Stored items
[start]

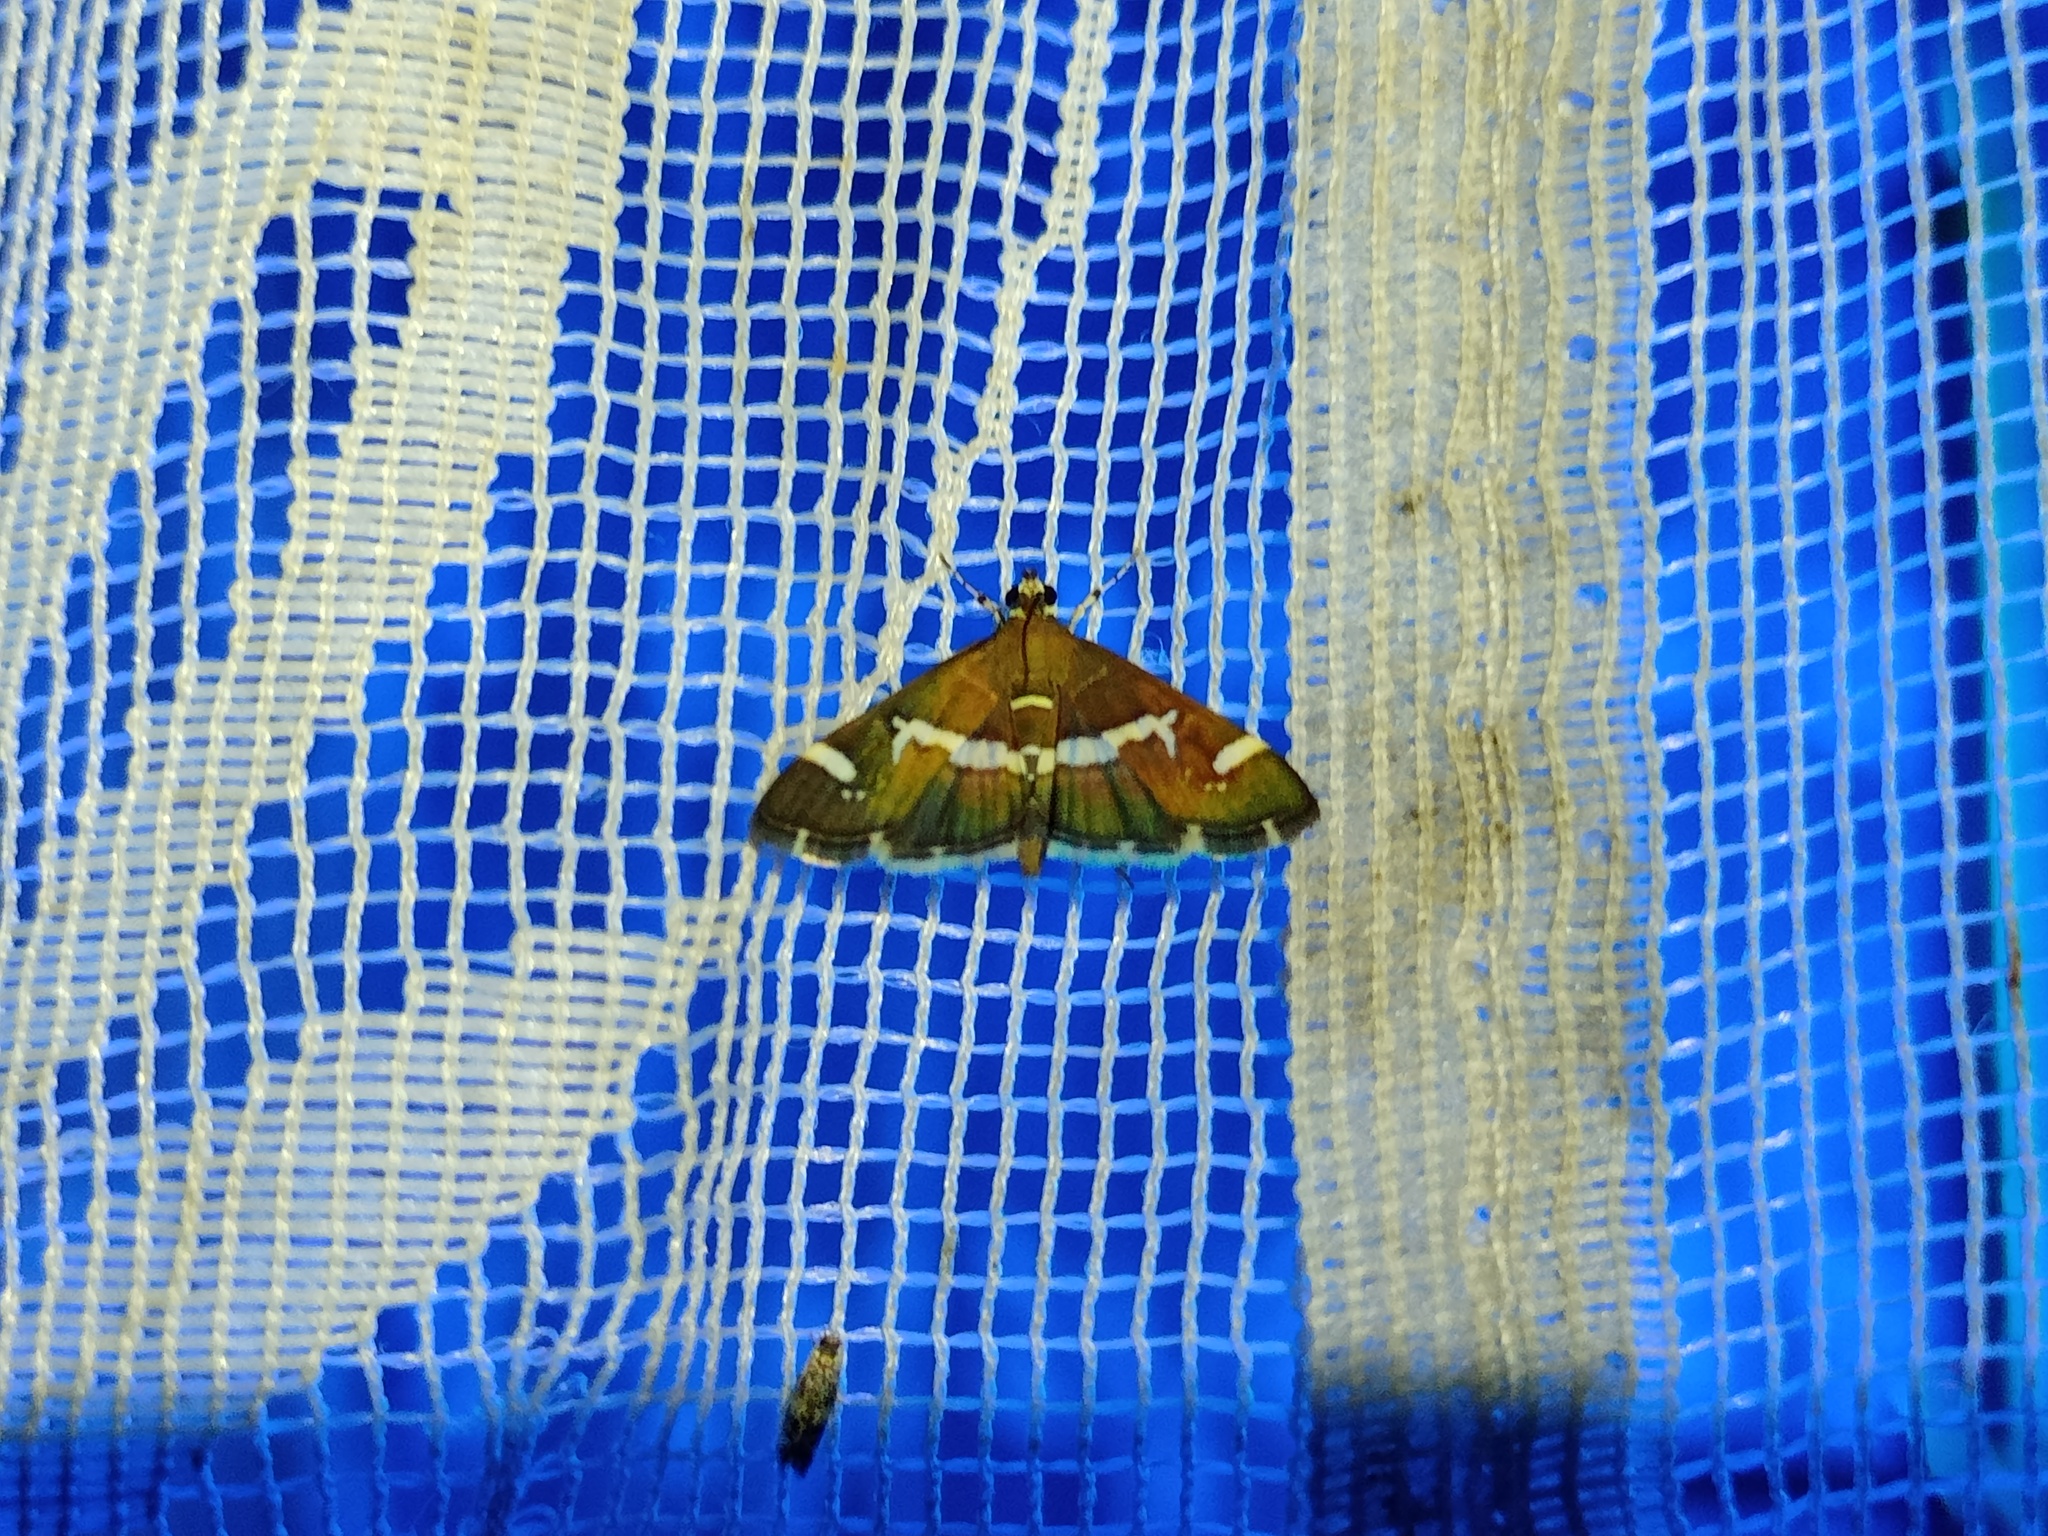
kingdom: Animalia
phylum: Arthropoda
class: Insecta
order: Lepidoptera
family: Crambidae
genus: Spoladea
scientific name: Spoladea recurvalis
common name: Beet webworm moth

[end]

**THE TASK**:
Recast the material above as a two-column CSV headed rank and name, with one row for each classification line. Put the rank and the name each in a single quoted field, turn any line breaks into spaces, and leave out the picture.

**CORRECT OUTPUT**:
rank,name
"kingdom:","Animalia"
"phylum:","Arthropoda"
"class:","Insecta"
"order:","Lepidoptera"
"family:","Crambidae"
"genus:","Spoladea"
"scientific name:","Spoladea recurvalis"
"common name:","Beet webworm moth"